When limits, credits, trials, and contract overrides live only in the billing system, enforcement happens after the invoice is generated. Engineers patch edge cases in code. RevOps handles exceptions manually. Product waits on billing updates before shipping packaging changes.

Schematic moves those decisions into the product layer. Usage, plans, and billing state become runtime inputs that your application can evaluate instantly. Access can change the moment a limit is reached or a contract updates.

Schematic is built on Stripe, turning billing state into application behavior. Developers write two calls instead of two hundred lines.

If metered billing keeps turning into an engineering project, it may be time to separate pricing logic from application code.
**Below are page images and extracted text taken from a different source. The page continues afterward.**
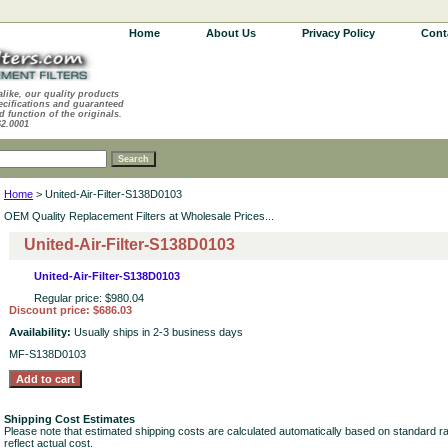
Home
About Us
Privacy Policy
Cont
alike, our quality products
ecifications and guaranteed
d function of the originals.
62.0001
Home
> United-Air-Filter-S138D0103
OEM Quality Replacement Filters at Wholesale Prices...
United-Air-Filter-S138D0103
United-Air-Filter-S138D0103
Regular price: $980.04
Discount price: $686.03
Availability:
Usually ships in 2-3 business days
MF-S138D0103
Shipping Cost Estimates
Please note that estimated shipping costs are calculated automatically based on standard r
reflect actual cost.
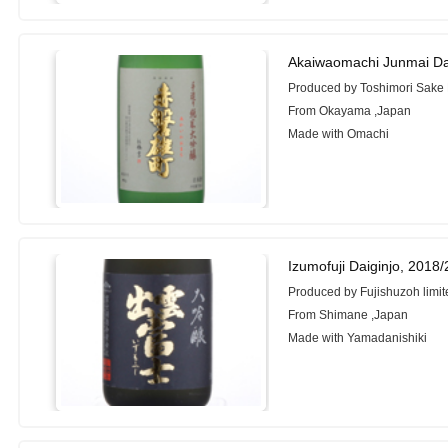
Akaiwaomachi Junmai Da
Produced by Toshimori Sake
From Okayama ,Japan
Made with Omachi
Izumofuji Daiginjo, 2018
Produced by Fujishuzoh limit
From Shimane ,Japan
Made with Yamadanishiki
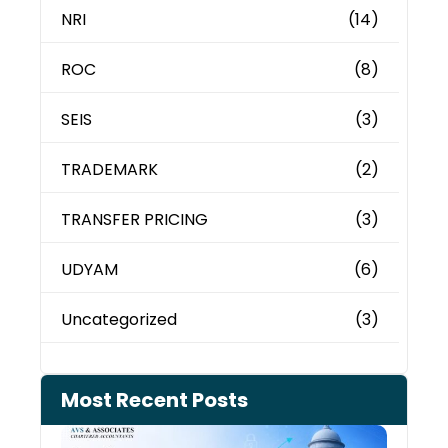
NRI
(14)
ROC
(8)
SEIS
(3)
TRADEMARK
(2)
TRANSFER PRICING
(3)
UDYAM
(6)
Uncategorized
(3)
Most Recent Posts
Can 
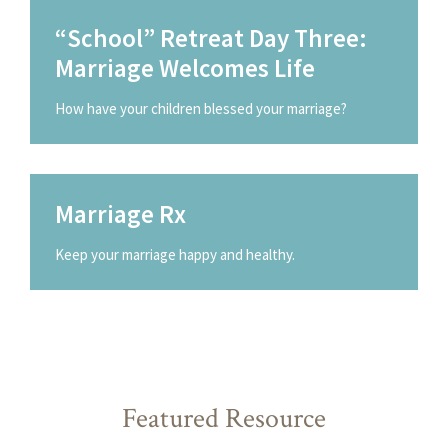
“School” Retreat Day Three:
Marriage Welcomes Life
How have your children blessed your marriage?
Marriage Rx
Keep your marriage happy and healthy.
Featured Resource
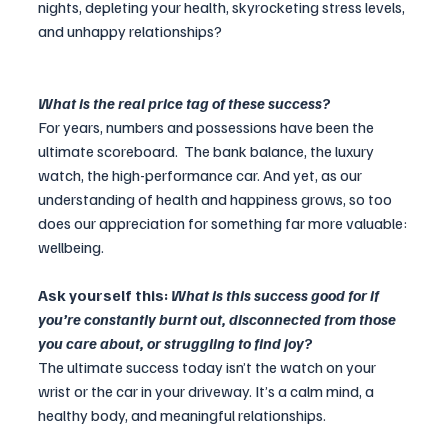
nights, depleting your health, skyrocketing stress levels, 
and unhappy relationships? 
What is the real price tag of these success? 
For years, numbers and possessions have been the 
ultimate scoreboard.  The bank balance, the luxury 
watch, the high-performance car. And yet, as our 
understanding of health and happiness grows, so too 
does our appreciation for something far more valuable: 
wellbeing.
Ask yourself this: 
What is this success good for if 
you’re constantly burnt out, disconnected from those 
you care about, or struggling to find joy?
The ultimate success today isn’t the watch on your 
wrist or the car in your driveway. It’s a calm mind, a 
healthy body, and meaningful relationships.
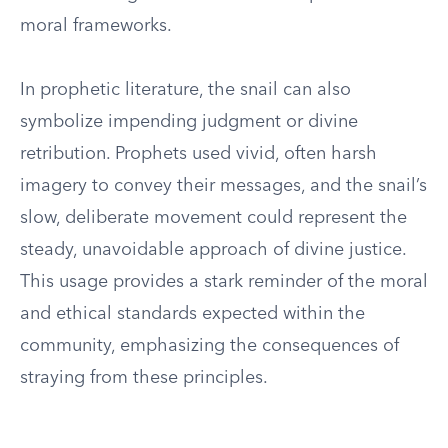
moral frameworks.
In prophetic literature, the snail can also
symbolize impending judgment or divine
retribution. Prophets used vivid, often harsh
imagery to convey their messages, and the snail’s
slow, deliberate movement could represent the
steady, unavoidable approach of divine justice.
This usage provides a stark reminder of the moral
and ethical standards expected within the
community, emphasizing the consequences of
straying from these principles.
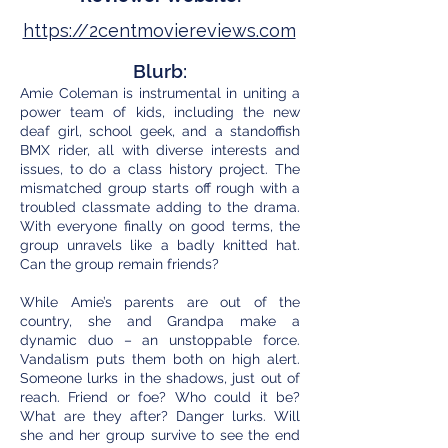
https://2centmoviereviews.com
Blurb:
Amie Coleman is instrumental in uniting a
power team of kids, including the new
deaf girl, school geek, and a standoffish
BMX rider, all with diverse interests and
issues, to do a class history project. The
mismatched group starts off rough with a
troubled classmate adding to the drama.
With everyone finally on good terms, the
group unravels like a badly knitted hat.
Can the group remain friends?
While Amie’s parents are out of the
country, she and Grandpa make a
dynamic duo – an unstoppable force.
Vandalism puts them both on high alert.
Someone lurks in the shadows, just out of
reach. Friend or foe? Who could it be?
What are they after? Danger lurks. Will
she and her group survive to see the end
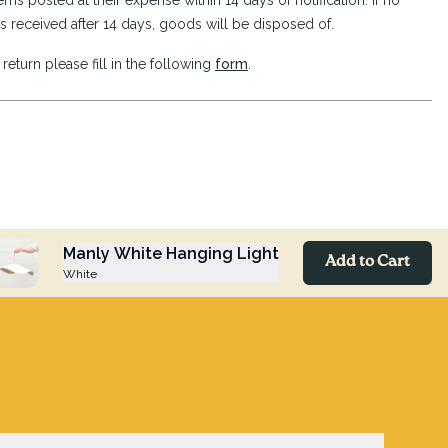
ems posted at their expense within 14 days of notification. If no
s received after 14 days, goods will be disposed of.
return please fill in the following
form
.
Manly White Hanging Light
Add to Cart
White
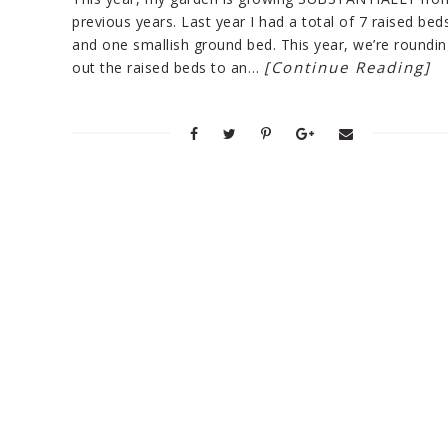
previous years. Last year I had a total of 7 raised bed
and one smallish ground bed. This year, we’re roundin
[Continue Reading]
out the raised beds to an…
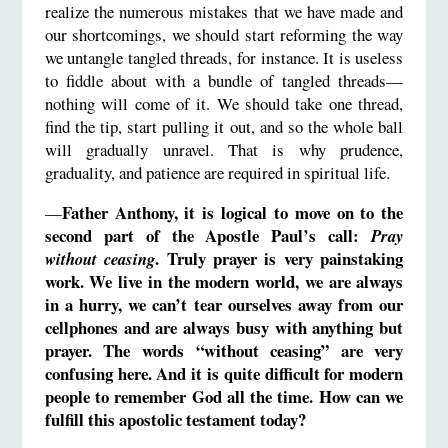
realize the numerous mistakes that we have made and
our shortcomings, we should start reforming the way
we untangle tangled threads, for instance. It is useless
to fiddle about with a bundle of tangled threads—
nothing will come of it. We should take one thread,
find the tip, start pulling it out, and so the whole ball
will gradually unravel. That is why prudence,
graduality, and patience are required in spiritual life.
Father Anthony, it is logical to move on to the
—
second part of the Apostle Paul’s call:
Pray
.
Truly
prayer is very painstaking
without ceasing
work. We live in the modern world, we are always
in a hurry, we can’t tear ourselves away from our
cellphones and are always busy with anything but
prayer.
The words “without ceasing” are very
confusing here.
And it is quite difficult for modern
people to remember God all the time.
How can we
fulfill this apostolic testament today?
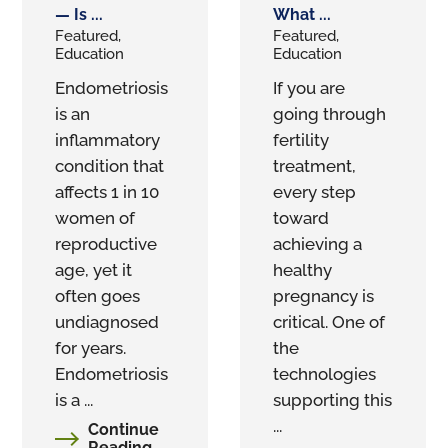
— Is ...
What ...
Featured,
Featured,
Education
Education
Endometriosis
If you are
is an
going through
inflammatory
fertility
condition that
treatment,
affects 1 in 10
every step
women of
toward
reproductive
achieving a
age, yet it
healthy
often goes
pregnancy is
undiagnosed
critical. One of
for years.
the
Endometriosis
technologies
is a ...
supporting this
...
Continue
Reading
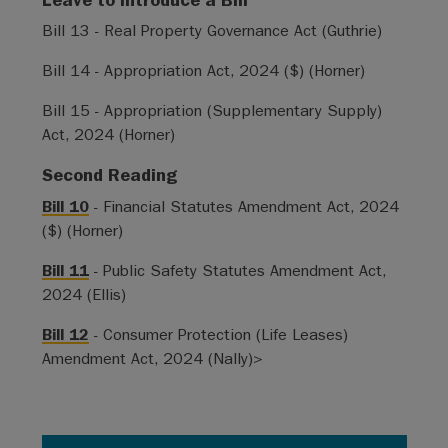
Bill 13 - Real Property Governance Act (Guthrie)
Bill 14 - Appropriation Act, 2024 ($) (Horner)
Bill 15 - Appropriation (Supplementary Supply)
Act, 2024 (Horner)
Second Reading
Bill 10
- Financial Statutes Amendment Act, 2024
($) (Horner)
Bill 11
- Public Safety Statutes Amendment Act,
2024 (Ellis)
Bill 12
- Consumer Protection (Life Leases)
Amendment Act, 2024 (Nally)>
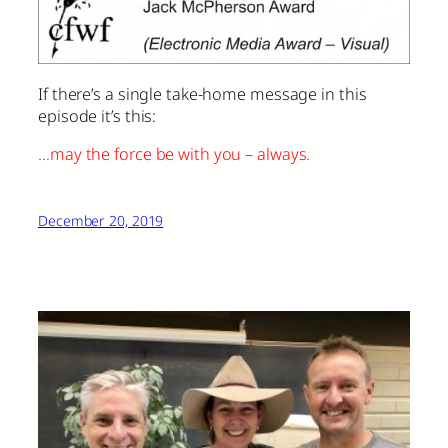
If there’s a single take-home message in this
episode it’s this:
…may the force be with you – always.
December 20, 2019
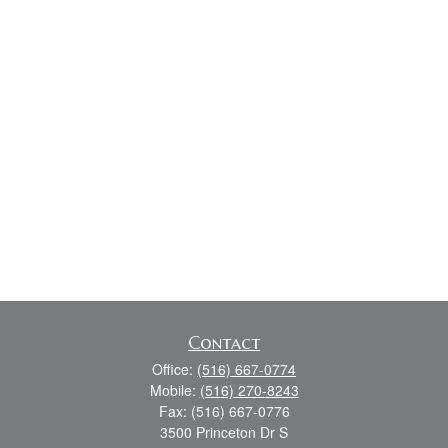
Contact
Office:
(516) 667-0774
Mobile:
(516) 270-8243
Fax:
(516) 667-0776
3500 Princeton Dr S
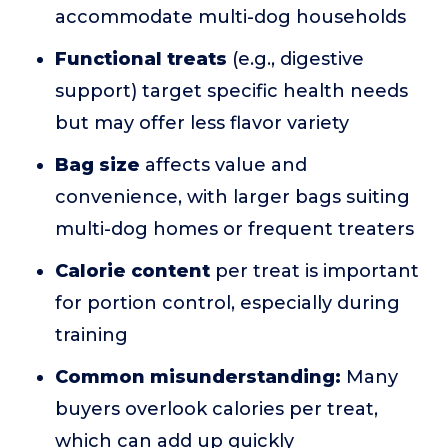
accommodate multi-dog households
Functional treats
(e.g., digestive
support) target specific health needs
but may offer less flavor variety
Bag size
affects value and
convenience, with larger bags suiting
multi-dog homes or frequent treaters
Calorie content
per treat is important
for portion control, especially during
training
Common misunderstanding:
Many
buyers overlook calories per treat,
which can add up quickly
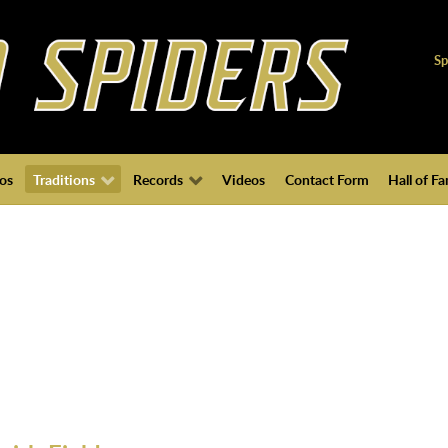
Sp
os
Traditions
Records
Videos
Contact Form
Hall of F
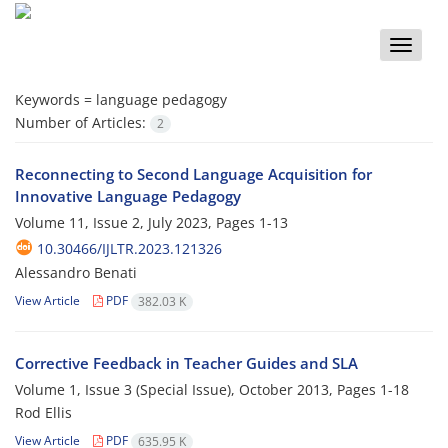
Toggle
naviga
Keywords =
language pedagogy
Number of Articles:
2
Reconnecting to Second Language Acquisition for
Innovative Language Pedagogy
Volume 11, Issue 2, July 2023, Pages
1-13
10.30466/IJLTR.2023.121326
Alessandro Benati
View Article
PDF
382.03 K
Corrective Feedback in Teacher Guides and SLA
Volume 1, Issue 3 (Special Issue), October 2013, Pages
1-18
Rod Ellis
View Article
PDF
635.95 K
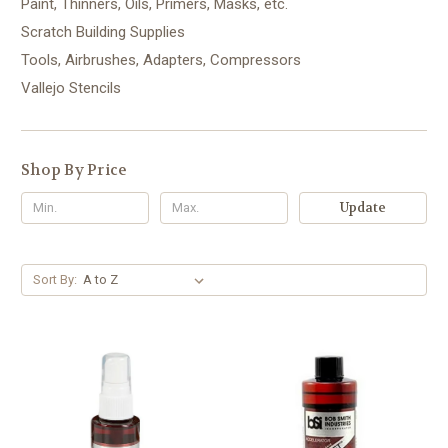
Paint, Thinners, Oils, Primers, Masks, etc.
Scratch Building Supplies
Tools, Airbrushes, Adapters, Compressors
Vallejo Stencils
Shop By Price
Update
Sort By:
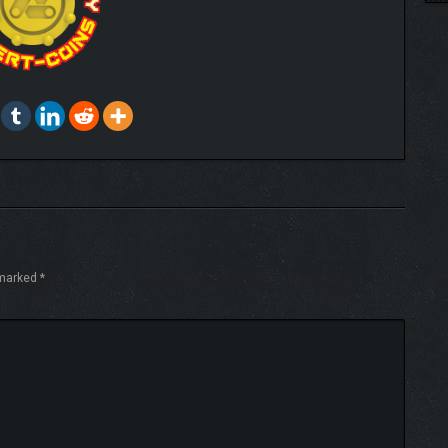
 marked
*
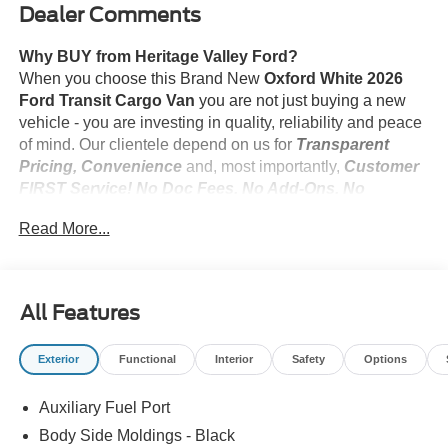
Dealer Comments
Why BUY from Heritage Valley Ford?
When you choose this Brand New
Oxford White 2026
Ford Transit Cargo Van
you are not just buying a new
vehicle - you are investing in quality, reliability and peace
of mind. Our clientele depend on us for
Transparent
Pricing, Convenience
and, most importantly,
Customer
FIRST Service! No Doc Fees. No Add-Ons. No
Suprises!
Read More...
What this vehicle includes:
All Features
Modified Vehicle Wiring System ($75 value)
Includes auxiliary fuse panel, under hood powertrain
Exterior
Functional
Interior
Safety
Options
circuit tap-ins, and modified vehicle connections for
customized wiring harness provisions.
Auxiliary Fuel Port
Vinyl Floor Covering ($285 value)
Body Side Moldings - Black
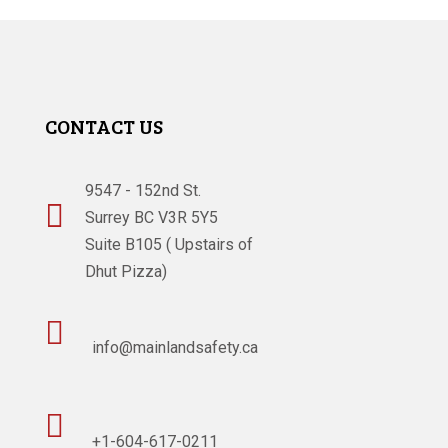
CONTACT US
9547 - 152nd St.

Surrey BC V3R 5Y5
Suite B105 ( Upstairs of
Dhut Pizza)

info@mainlandsafety.ca

+1-604-617-0211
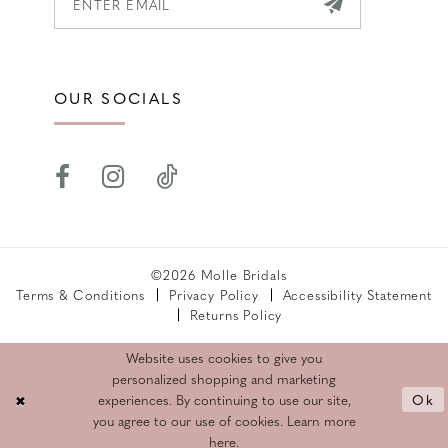
OUR SOCIALS
©2026 Molle Bridals
Terms & Conditions
Privacy Policy
Accessibility Statement
Returns Policy
Website uses cookies to give you
personalized shopping and marketing
Ok
experiences. By continuing to use our site,
you agree to our use of cookies. Learn more
here
.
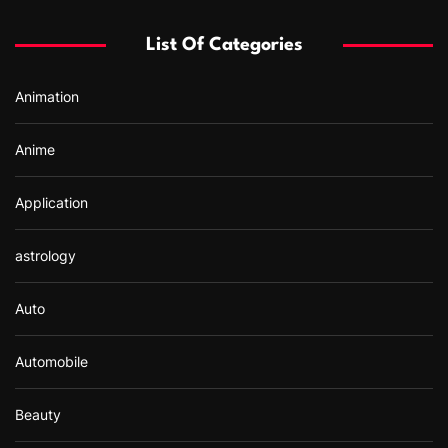
h
f
List Of Categories
o
r
Animation
:
Anime
Application
astrology
Auto
Automobile
Beauty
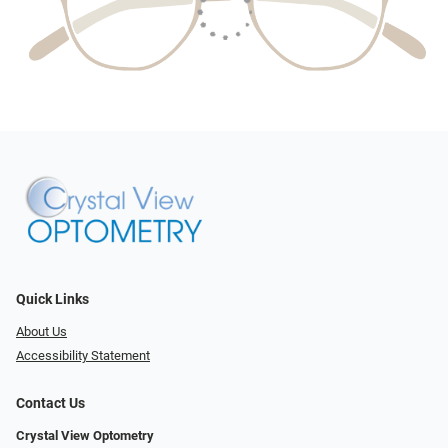
Quick Links
About Us
Accessibility Statement
Contact Us
Crystal View Optometry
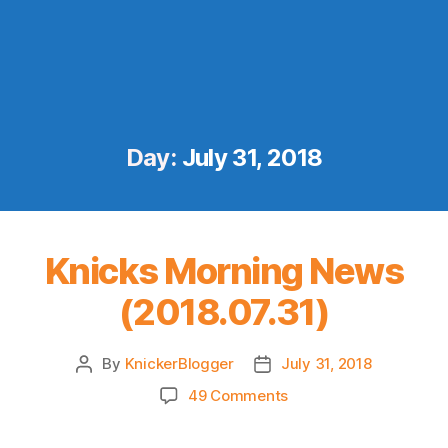
Day:
July 31, 2018
Knicks Morning News
(2018.07.31)
By
KnickerBlogger
July 31, 2018
Post
Post
author
date
on
49 Comments
Knicks
Morning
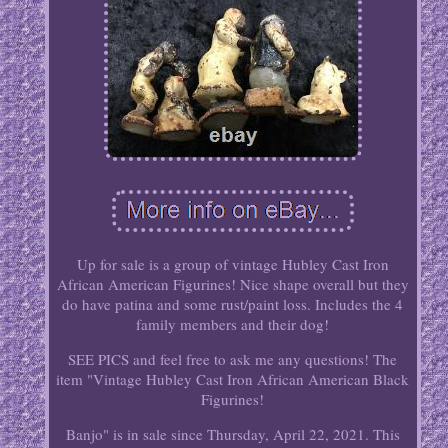
Up for sale is a group of vintage Hubley Cast Iron
African American Figurines! Nice shape overall but they
do have patina and some rust/paint loss. Includes the 4
family members and their dog!
SEE PICS and feel free to ask me any questions! The
item "Vintage Hubley Cast Iron African American Black
Figurines!
Banjo" is in sale since Thursday, April 22, 2021. This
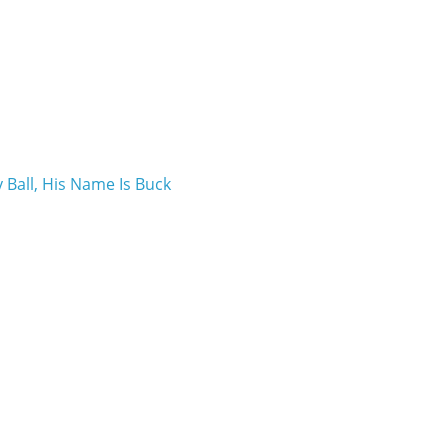
 Ball, His Name Is Buck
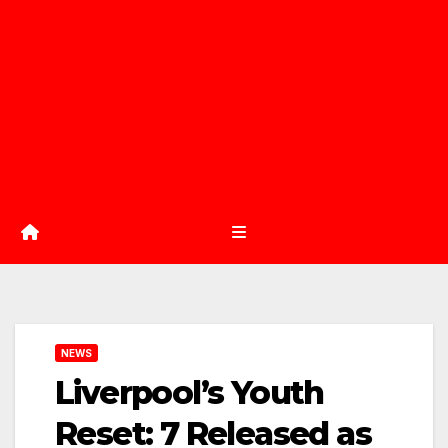
NEWS
Liverpool’s Youth
Reset: 7 Released as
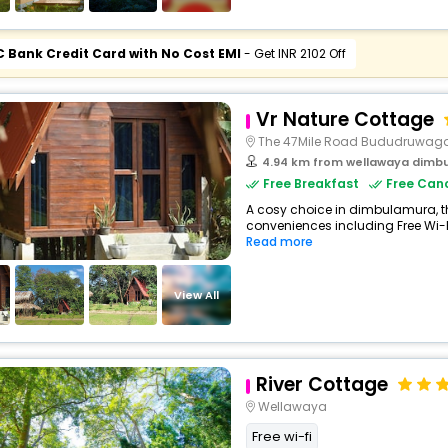
C Bank Credit Card with No Cost EMI
- Get INR 2102 Off
Vr Nature Cottage
The 47Mile Road Bududruwag
4.94 km from wellawaya dimb
Free Breakfast
Free Canc
A cosy choice in dimbulamura, th
conveniences including Free Wi-Fi,
Read more
View All
River Cottage
Wellawaya
Free wi-fi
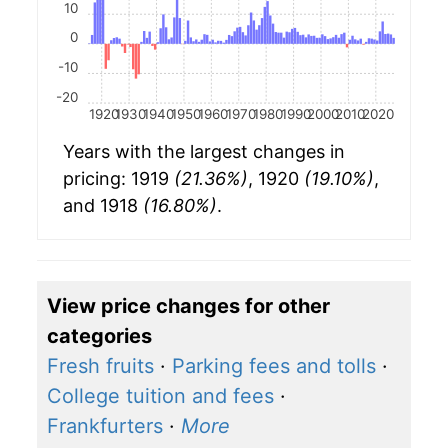
10
0
-10
-20
1920
1930
1940
1950
1960
1970
1980
1990
2000
2010
2020
Years with the largest changes in
pricing: 1919
(21.36%)
, 1920
(19.10%)
,
and 1918
(16.80%)
.
View price changes for other
categories
Fresh fruits
·
Parking fees and tolls
·
College tuition and fees
·
Frankfurters
·
More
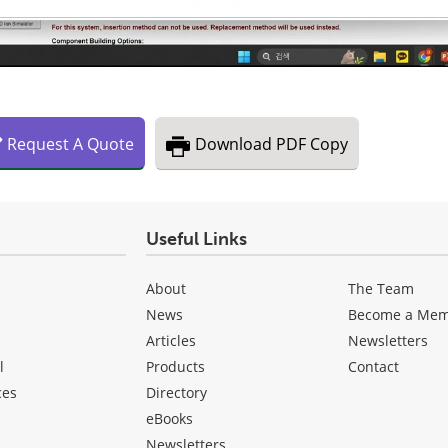
Request
A
Quote
Download
PDF Copy
Useful Links
About
The Team
News
Become a Me
Articles
Newsletters
l
Products
Contact
ces
Directory
eBooks
Newsletters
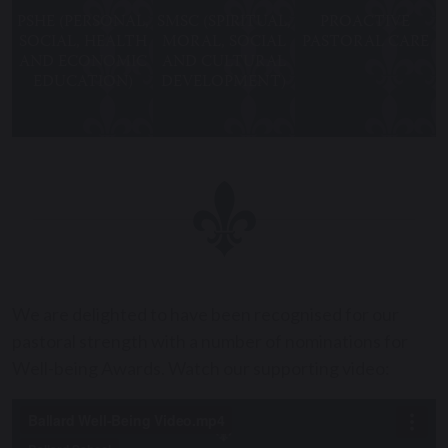
PSHE (PERSONAL,
SMSC (SPIRITUAL,
PROACTIVE
SOCIAL, HEALTH
MORAL, SOCIAL
PASTORAL CARE
AND ECONOMIC
AND CULTURAL
EDUCATION)
DEVELOPMENT)
We are delighted to have been recognised for our
pastoral strength with a number of nominations for
Well-being Awards. Watch our supporting video:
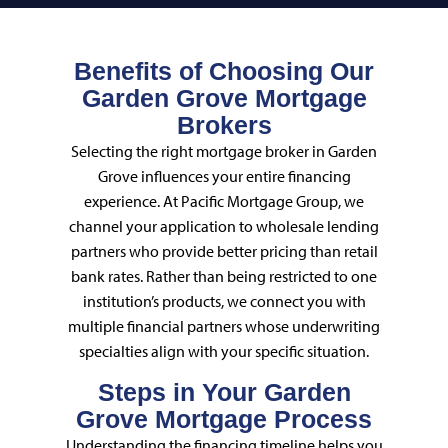
Benefits of Choosing Our
Garden Grove Mortgage
Brokers
Selecting the right mortgage broker in Garden
Grove influences your entire financing
experience. At Pacific Mortgage Group, we
channel your application to wholesale lending
partners who provide better pricing than retail
bank rates. Rather than being restricted to one
institution’s products, we connect you with
multiple financial partners whose underwriting
specialties align with your specific situation.
Steps in Your Garden
Grove Mortgage Process
Understanding the financing timeline helps you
Book a demo of Schematic today!

FAQs About Metered Billing Software

What is a metered billing system?

A metered billing system charges customers based on how much they use a product or service. It tracks events, like API calls, seats, credits, storage, or compute, and translates them into usage-based billing charges. The platform is worth considering when pricing models include overages or credits, or when manual billing processes create errors or revenue leakage.

Which billing software is best and free?

The best free option depends on your pricing model and growth stage. Schematic is often a good starting point because it lets you drop in metered billing with a few lines of code at no cost, although it comes with limited monthly events.

What is the metered billing approach also called?

The metered billing approach is also called consumption-based pricing, pay-as-you-go pricing, and usage-based billing. These models all connect what a customer pays to their actual usage instead of charging a flat subscription fee.

What is the cheapest billing software?

Both Schematic and Stripe are cost-effective billing solutions for startups and small teams. Schematic offers a free version, while Stripe lets customers pay only for what they use without recurring subscription fees.